Année C : mercredi de la 4e semaine de PÂQUES (litcp04me.22)
Jn 12, 44-50 ; Ac 12, 24 – 13, 5 : vivre caché en Dieu.
Nous venons d’entendre une riche définition de ce qu’est l’intimité. Celui qui me voit, voit celui qui m’a envoyé (v. 45). Il s’agit d’une disparition mutuelle de l’un dans l’autre sans confusion non plus. Plus l'intimité est grande avec quelqu'un, écrit Robert de Langeac, reconnu comme le Jean de la Croix français, plus j'arrive à me dépouiller de moi pour être avec l'autre[1]. Paul en parle comme d’une vie cachée avec le Christ en Dieu (cf. Col.3,3). Ce n’est plus moi qui vis, mais c’est le Christ qui vit en moi (cf. Ga 2,20). Marie est le modèle de cette « disparition » en Dieu sans confusion non plus.
Aujourd’hui, ce besoin de sortir de nous-mêmes parce que nous avons besoin les uns des autres[2], parce que personne ne se sauve tout seul[3] s’exprime par les mots de complicité, de connivence, de proximité, entendus comme un accord inconditionnel entre deux personnes. Sans l’exprimer clairement, Jean nous invite à nous illuminer mutuellement tout en sachant que ce n’est jamais facile de laisser entrer quelqu’un dans son monde intérieur, dans son jardin secret. Si je te dis qui je suis, vas-tu m’aimer comme je suis ?

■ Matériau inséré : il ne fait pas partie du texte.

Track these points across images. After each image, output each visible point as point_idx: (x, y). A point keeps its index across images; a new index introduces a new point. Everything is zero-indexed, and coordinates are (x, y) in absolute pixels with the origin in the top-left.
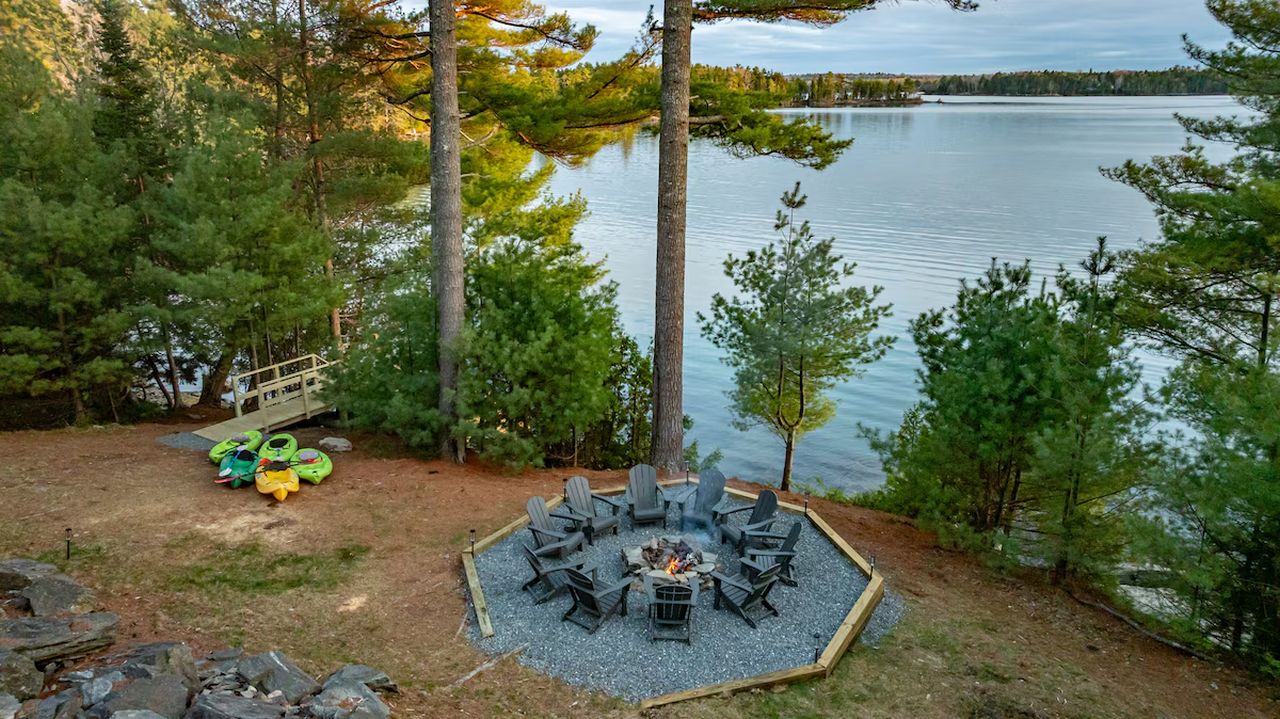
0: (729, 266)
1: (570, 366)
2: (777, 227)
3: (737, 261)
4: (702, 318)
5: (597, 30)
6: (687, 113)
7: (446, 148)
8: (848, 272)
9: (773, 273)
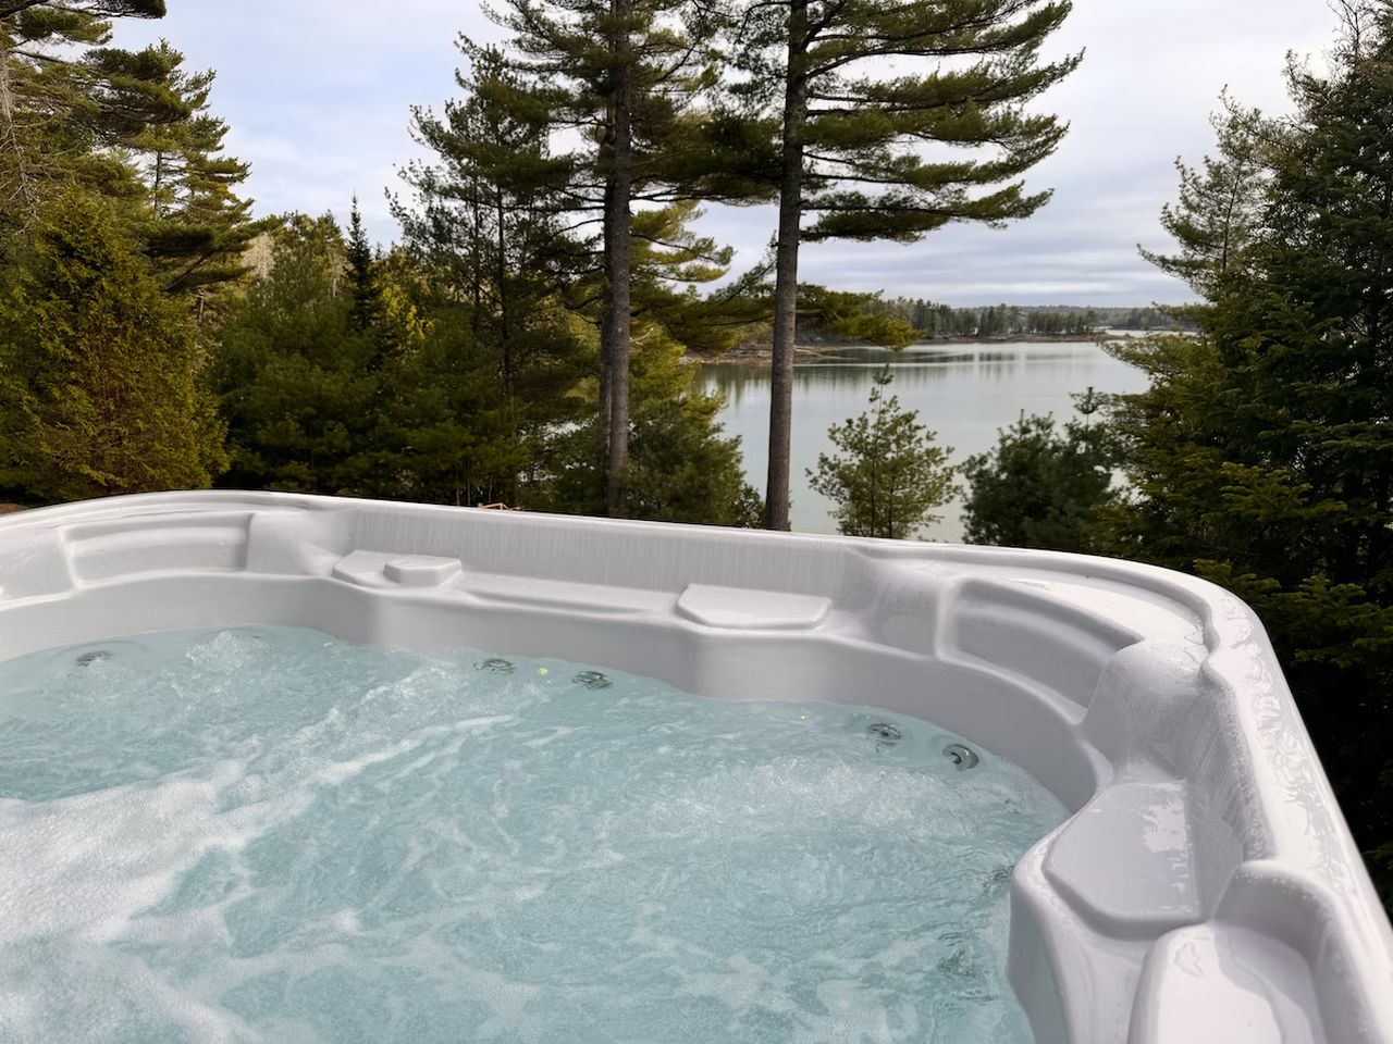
0: (833, 432)
1: (703, 492)
2: (871, 400)
3: (839, 429)
4: (810, 473)
5: (735, 250)
6: (794, 306)
7: (620, 330)
8: (929, 438)
9: (868, 437)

Pour Jésus, il est indispensable de vivre quelque chose d’intense, d’intime avec le Dieu de sa foi, avant de nous en indiquer le chemin. Jésus confirme qu’il vit « perdu » dans le Père, qu’il est dans le Père. Il se voyait comme un pauvre qui a tout reçu de quelqu’un d’autre. Rien de ce qu’il disait ne lui appartenait. Il partage ce qu’il reçoit. Vous avez reçu gratuitement, donnez gratuitement (cf. Mt 10,8). Il ne cache rien à ses apôtres. Il leur donne tout ce qu'il a, tout ce qu'il est. Il veut qu’il connaisse ce qu'il connaît, qu’il voit ce qu'il voit, qu’il j'entende ce qu'il entend, qu’il devienne fils de Dieu comme lui. Tout ce que j'ai appris de mon Père, je vous l'ai fait connaître (cf. Jn 17,26). Telle est l'intimité à laquelle il invite ses apôtres. Qu’il nous invite.
Jean écrit ce qu’il a vécu avec Jésus et qui il est pour lui. Ce que nous avons vu et entendu, nous vous l’annonçons, à vous aussi, afin que vous aussi, vous soyez en communion avec nous (cf. 1 Jn, 1, 3).

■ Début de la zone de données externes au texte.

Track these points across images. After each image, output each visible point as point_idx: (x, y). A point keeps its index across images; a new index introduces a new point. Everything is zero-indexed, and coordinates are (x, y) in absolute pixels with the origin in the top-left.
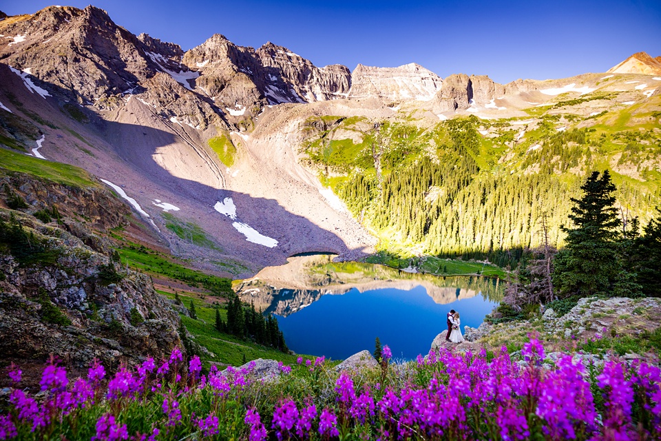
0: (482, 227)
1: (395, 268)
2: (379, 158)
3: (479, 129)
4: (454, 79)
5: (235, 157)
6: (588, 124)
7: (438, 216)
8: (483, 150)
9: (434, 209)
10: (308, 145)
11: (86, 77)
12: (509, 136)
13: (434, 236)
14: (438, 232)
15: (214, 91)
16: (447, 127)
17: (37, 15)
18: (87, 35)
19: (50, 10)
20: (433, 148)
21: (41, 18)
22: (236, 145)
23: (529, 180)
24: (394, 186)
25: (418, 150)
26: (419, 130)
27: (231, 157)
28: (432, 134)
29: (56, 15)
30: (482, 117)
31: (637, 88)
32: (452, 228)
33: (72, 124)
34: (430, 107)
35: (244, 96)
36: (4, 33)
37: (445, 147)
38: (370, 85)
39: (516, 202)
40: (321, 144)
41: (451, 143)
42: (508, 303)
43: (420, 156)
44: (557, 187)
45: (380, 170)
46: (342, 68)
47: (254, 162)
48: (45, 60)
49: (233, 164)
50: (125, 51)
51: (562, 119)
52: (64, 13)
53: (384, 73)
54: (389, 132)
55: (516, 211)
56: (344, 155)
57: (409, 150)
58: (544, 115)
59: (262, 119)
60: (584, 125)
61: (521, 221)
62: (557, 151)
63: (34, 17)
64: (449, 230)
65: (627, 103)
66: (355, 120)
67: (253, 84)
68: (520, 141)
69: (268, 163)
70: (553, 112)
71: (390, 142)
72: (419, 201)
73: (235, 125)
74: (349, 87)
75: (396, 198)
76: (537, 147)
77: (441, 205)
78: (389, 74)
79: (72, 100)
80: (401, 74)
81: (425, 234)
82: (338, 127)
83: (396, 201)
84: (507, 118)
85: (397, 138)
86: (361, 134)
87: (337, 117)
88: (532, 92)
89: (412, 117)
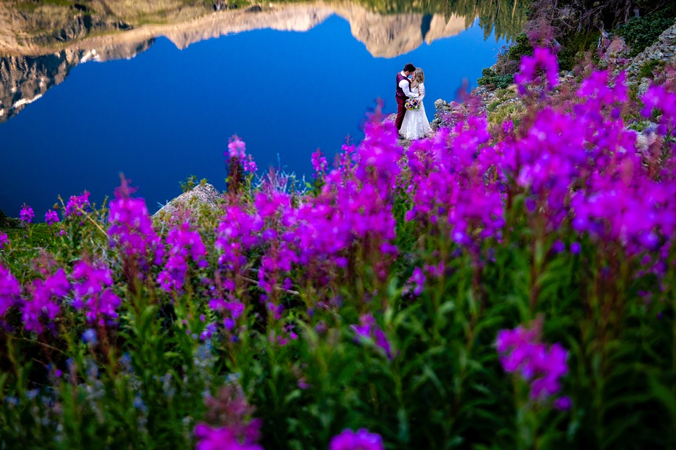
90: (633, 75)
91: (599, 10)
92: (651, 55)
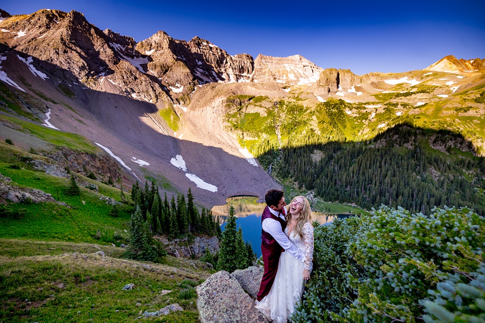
2: (279, 128)
3: (345, 110)
4: (328, 72)
5: (179, 124)
6: (416, 112)
8: (348, 125)
9: (319, 168)
10: (229, 116)
11: (72, 64)
12: (365, 116)
15: (161, 73)
16: (324, 108)
17: (34, 15)
18: (71, 33)
19: (43, 12)
20: (315, 122)
21: (36, 18)
22: (178, 115)
23: (380, 151)
25: (305, 123)
26: (305, 108)
27: (177, 124)
28: (314, 112)
29: (48, 16)
30: (347, 101)
31: (447, 84)
33: (66, 100)
34: (312, 91)
35: (182, 78)
36: (10, 29)
37: (323, 122)
38: (267, 70)
40: (238, 116)
41: (328, 120)
43: (307, 127)
45: (280, 137)
46: (248, 56)
47: (193, 128)
48: (43, 51)
49: (178, 129)
50: (98, 44)
51: (399, 106)
52: (53, 15)
53: (277, 62)
54: (285, 109)
56: (255, 125)
57: (299, 123)
58: (388, 102)
59: (195, 95)
60: (413, 113)
62: (397, 132)
63: (31, 17)
65: (440, 96)
66: (261, 99)
67: (188, 69)
68: (373, 120)
69: (203, 129)
70: (394, 101)
71: (286, 116)
73: (177, 99)
74: (253, 70)
76: (383, 126)
78: (280, 62)
79: (63, 81)
80: (289, 62)
82: (250, 104)
84: (363, 102)
85: (290, 113)
86: (266, 110)
87: (249, 96)
88: (379, 82)
89: (300, 97)
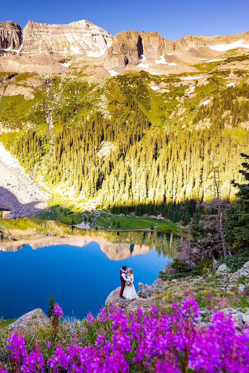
0: (155, 182)
1: (67, 224)
2: (51, 114)
3: (150, 85)
4: (124, 36)
7: (110, 171)
8: (154, 105)
9: (107, 164)
12: (180, 92)
13: (107, 191)
14: (111, 187)
16: (118, 83)
20: (104, 103)
23: (201, 135)
24: (66, 142)
25: (89, 106)
26: (90, 86)
28: (103, 89)
30: (153, 72)
32: (125, 184)
34: (101, 63)
37: (116, 102)
38: (41, 42)
39: (188, 156)
41: (122, 98)
42: (182, 258)
43: (91, 111)
44: (228, 142)
45: (52, 126)
46: (13, 25)
51: (232, 74)
53: (54, 30)
54: (60, 87)
55: (189, 166)
56: (16, 111)
57: (81, 106)
61: (193, 175)
62: (227, 106)
64: (122, 185)
66: (26, 76)
68: (191, 96)
70: (223, 68)
71: (62, 97)
72: (92, 156)
74: (20, 43)
75: (68, 153)
76: (207, 102)
77: (113, 160)
78: (59, 31)
80: (72, 30)
81: (97, 190)
82: (10, 83)
83: (68, 156)
84: (177, 73)
85: (68, 93)
86: (32, 90)
87: (9, 73)
88: (201, 48)
89: (83, 73)
90: (234, 282)
91: (211, 251)
92: (241, 274)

Charles de Foucauld, désormais saint Charles de Foucauld, a compris cela quand retournant à Beni Abbès le 3 novembre 1906, il écrit à sa cousine malgré ma longue absence, on se souvient de moi et on est en confiance avec moi ; moi je n’existe pas, mais c’est le marabout, comme on m’appelle, c’est-à-dire le religieux chrétien[4] qui existe.
Vivre de la manière de Jésus avec son Père, c’est immigrer de soi, plutôt que de se replier sur soi ; s’oublier, se désoccuper de soi-même plutôt que de privilégier ses besoins ; irradier Dieu. Ce chemin n’est pas facile. Il n’est pas un chemin d’anéantissement de soi. Il est à conquérir chaque matin et conduit à mener une vie marabout, à vivre en état d’illumination d’un autre. Les premiers chrétiens n’hésitent pas à parler du baptême comme un état d’illumination de Dieu en nous.
Nous agissons comme Jésus, nous sommes de vrais fils de Dieu, nous sommes des marabouts (Charles de Foucauld) quand nous montrons que nous sommes conduits, que nous vivons de par l’Esprit de Dieu (Rm 8, 14). C’est plus exigeant que de nous épuiser à faire apprendre les formules de notre Credo qui ne disent plus rien aujourd’hui.
Retenons-en terminant ces mots toujours actuels de Jean Chrysostome : il n’y aurait nul besoin de parole, si notre vie brillait ; pas besoin de mots, si nos actes témoignaient. Il n’y aurait pas de païens, si nous étions vraiment des chrétiens. AMEN.
[1] Robert de Langeac, si quelque m'aime, vives flammes, hors-série, pp74-82.